**Verilen Metin:**
AKP’nin devreye koyduğu savaş konseptini, KDP’nin açıklamalarını değerlendiren PAJK Koordinasyon üyesi Rotinda Amed, “Silahlı mücadele bu idea üzerineydi, meşru savunmaya ile kendi savunmasına dayalı bir mücadeleydi. Daha sonra bu yaşanan sorunları müzakere yoluyla çözmeye çalıştık” dedi.
ANF’ye konuşan PAJK (Partiya Azadiya Jinen Kurdistan) Koordinasyonu üyesi Rotinda Amed, “Türk devleti özgürlük hareketinin Önderliği ile bu işi gerçek ve ciddi bir şekilde yapmazsa Kürdistanlı halklar olarak siyasi çözümlerimiz var ve uygulayacağız” dedi.
Son süreçte AKP’nin çok yönlü savaş konseptini yeniden ve yoğun şekilde devreye sokmasını nasıl değerlendiriyorsunuz?

**Alıştırma Yönergeleri:**
A. Verilen metinde "AKP’nin devreye koyduğu" sözlerinden "sokmasını nasıl değerlendiriyorsunuz?" sözlerine kadar uzanan bölümü kelimesi kelimesine yazın.
B. Şu ifadeler verilen metinle uyuşuyor mu: (i) Rotinda Amed, PAJK Koordinasyonu üyesidir; (ii) Rotinda Amed, ANF’ye konuşmuştur; (iii) Rotinda Amed, yaşanan sorunları silahlı mücadeleyle çözmeye çalıştıklarını söylemiştir. Her biri için evet ya da hayır deyin ve kararı belirleyen sözleri metinden birebir alıntılayın.

**Alıntılanan Kayıtlar:**
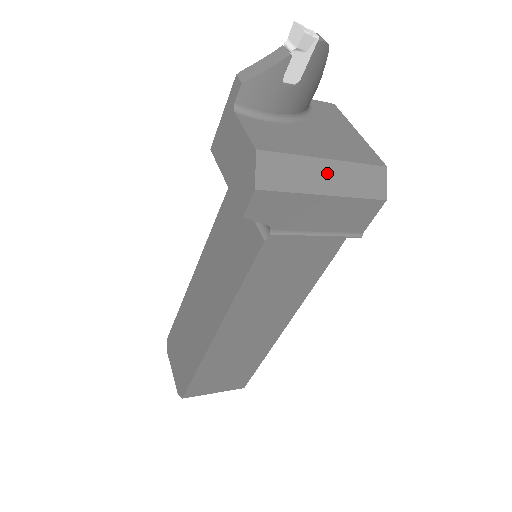
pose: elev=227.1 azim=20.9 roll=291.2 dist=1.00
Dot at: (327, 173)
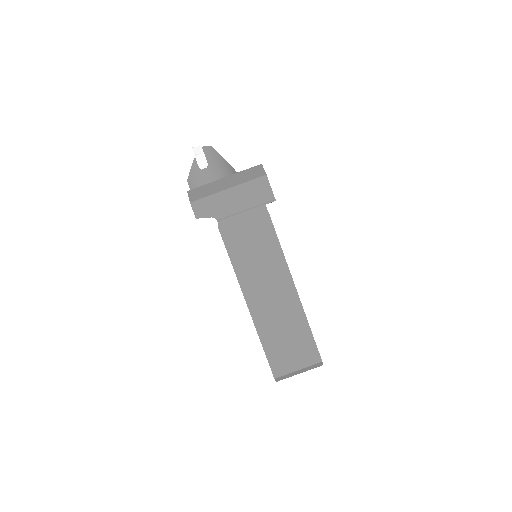
Dot at: (226, 182)
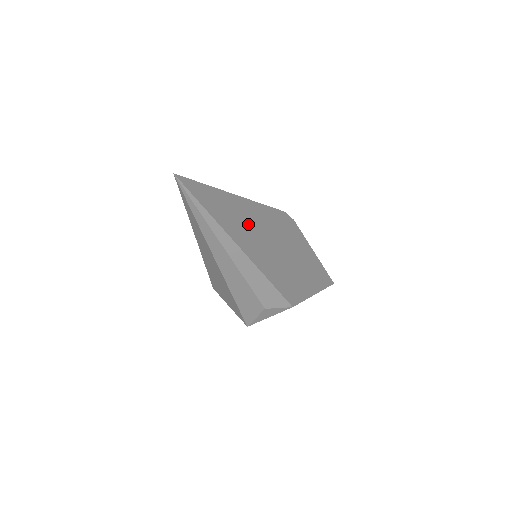
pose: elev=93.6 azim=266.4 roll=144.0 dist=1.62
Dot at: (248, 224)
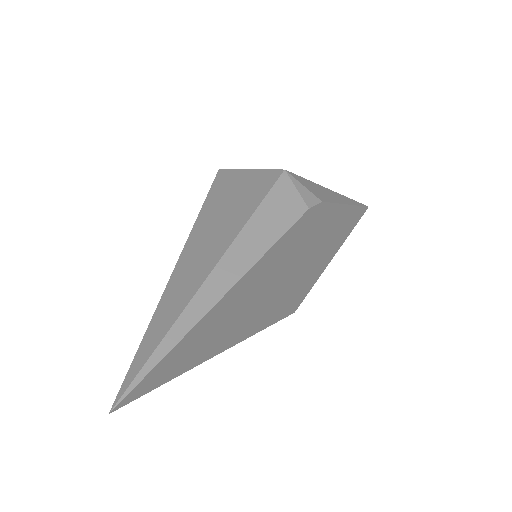
Dot at: (238, 310)
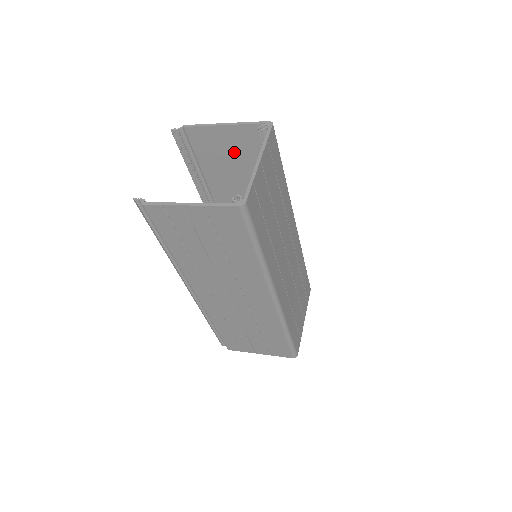
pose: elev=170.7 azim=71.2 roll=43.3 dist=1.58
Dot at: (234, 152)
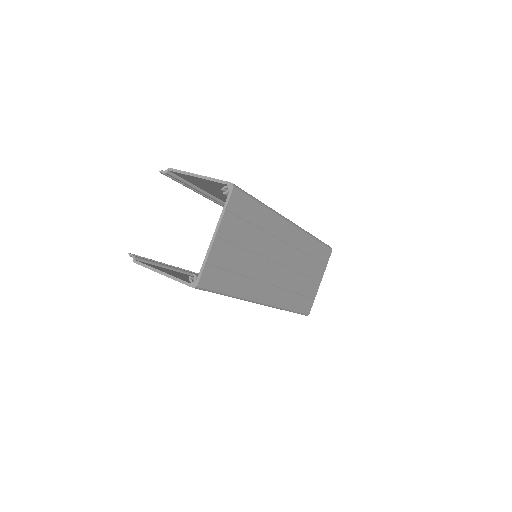
Dot at: (216, 188)
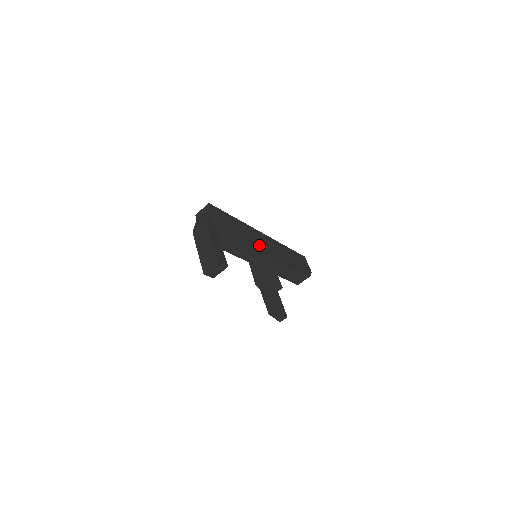
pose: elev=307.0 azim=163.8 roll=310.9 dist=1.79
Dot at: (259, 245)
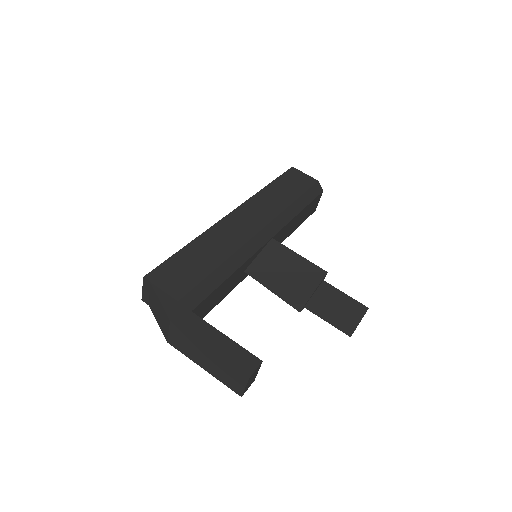
Dot at: (248, 242)
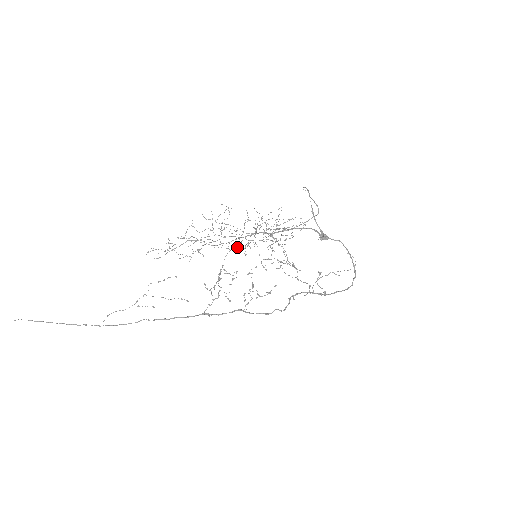
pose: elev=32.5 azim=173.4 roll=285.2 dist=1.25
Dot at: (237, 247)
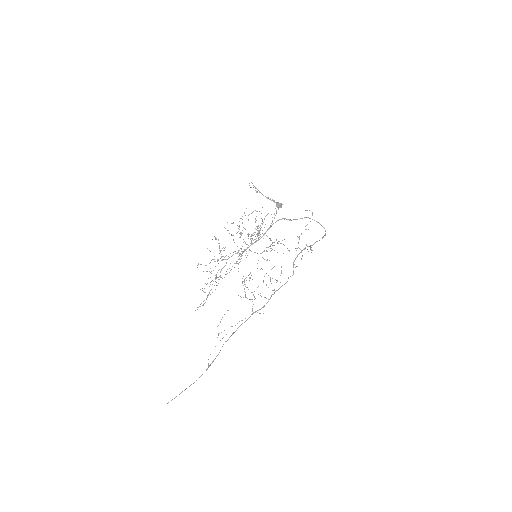
Dot at: occluded
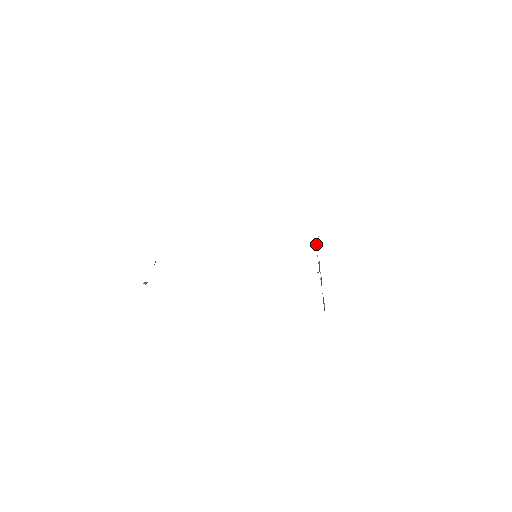
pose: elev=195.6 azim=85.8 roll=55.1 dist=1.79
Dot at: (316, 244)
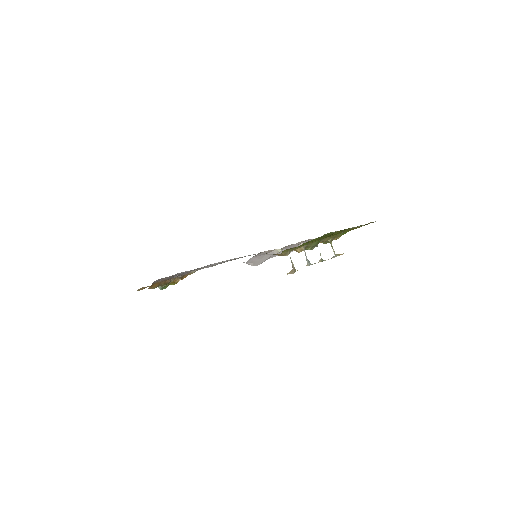
Dot at: (336, 255)
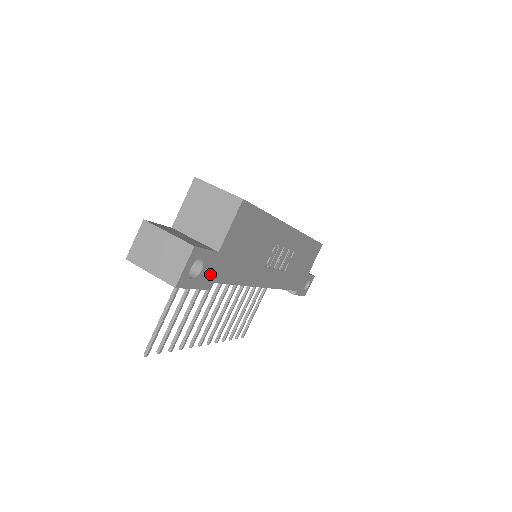
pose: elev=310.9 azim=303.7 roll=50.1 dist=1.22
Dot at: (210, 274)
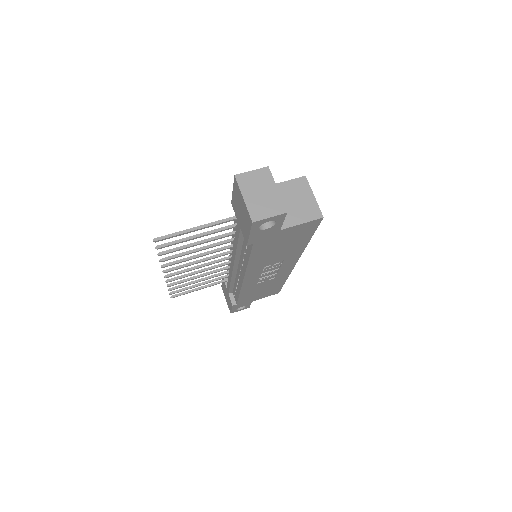
Dot at: (261, 236)
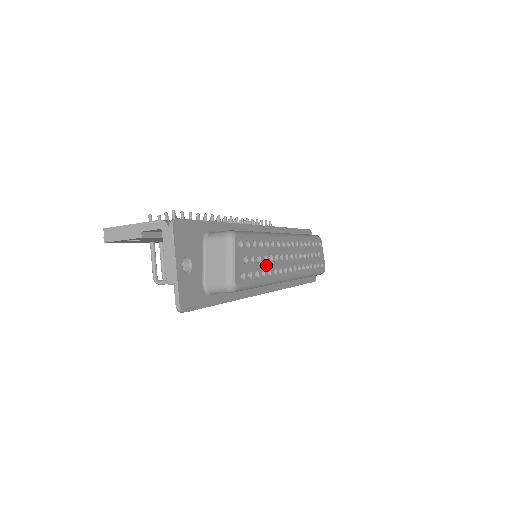
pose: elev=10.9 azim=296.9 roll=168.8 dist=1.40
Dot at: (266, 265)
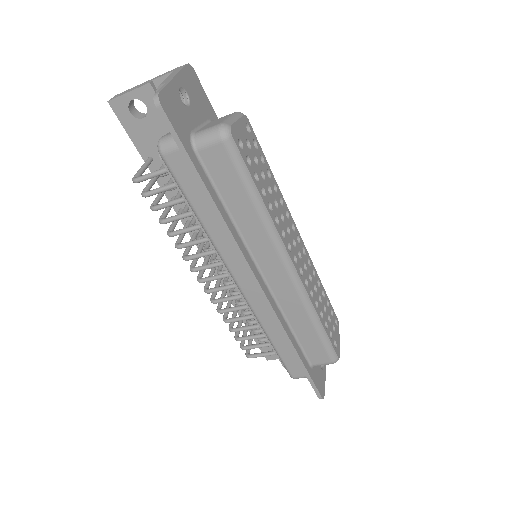
Dot at: (269, 195)
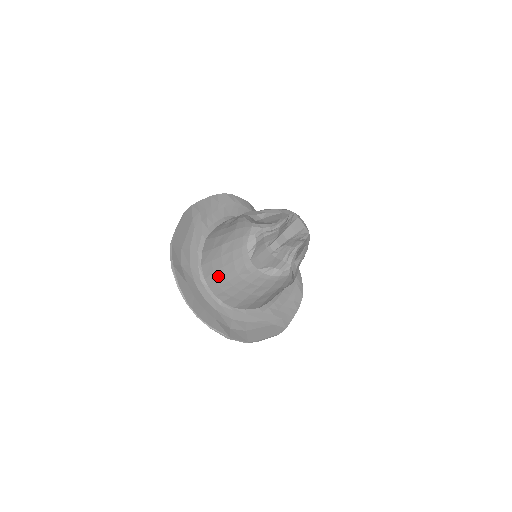
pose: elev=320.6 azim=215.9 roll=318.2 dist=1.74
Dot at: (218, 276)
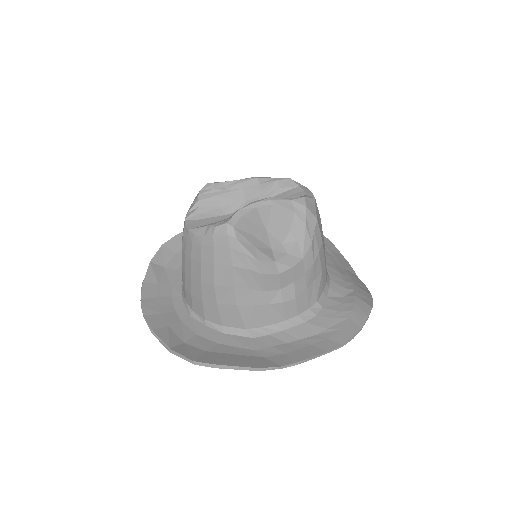
Dot at: occluded
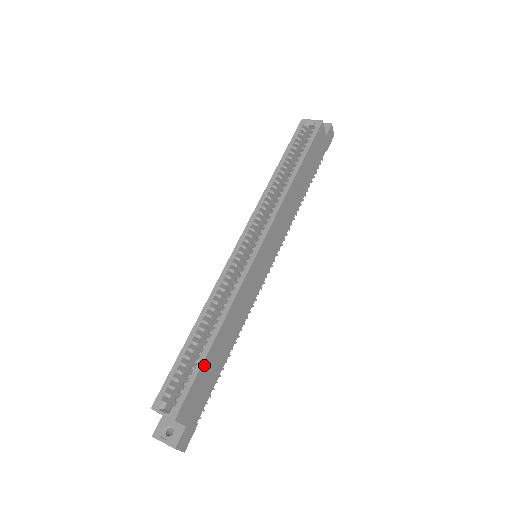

**Çözümlü Yanıtlar:**
A.
AKP’nin devreye koyduğu savaş konseptini, KDP’nin açıklamalarını değerlendiren PAJK Koordinasyon üyesi Rotinda Amed, “Silahlı mücadele bu idea üzerineydi, meşru savunmaya ile kendi savunmasına dayalı bir mücadeleydi. Daha sonra bu yaşanan sorunları müzakere yoluyla çözmeye çalıştık” dedi.
ANF’ye konuşan PAJK (Partiya Azadiya Jinen Kurdistan) Koordinasyonu üyesi Rotinda Amed, “Türk devleti özgürlük hareketinin Önderliği ile bu işi gerçek ve ciddi bir şekilde yapmazsa Kürdistanlı halklar olarak siyasi çözümlerimiz var ve uygulayacağız” dedi.
Son süreçte AKP’nin çok yönlü savaş konseptini yeniden ve yoğun şekilde devreye sokmasını nasıl değerlendiriyorsunuz?

B.
(i) Evet: "PAJK (Partiya Azadiya Jinen Kurdistan) Koordinasyonu üyesi Rotinda Amed"
(ii) Evet: "ANF’ye konuşan"
(iii) Hayır: "Daha sonra bu yaşanan sorunları müzakere yoluyla çözmeye çalıştık"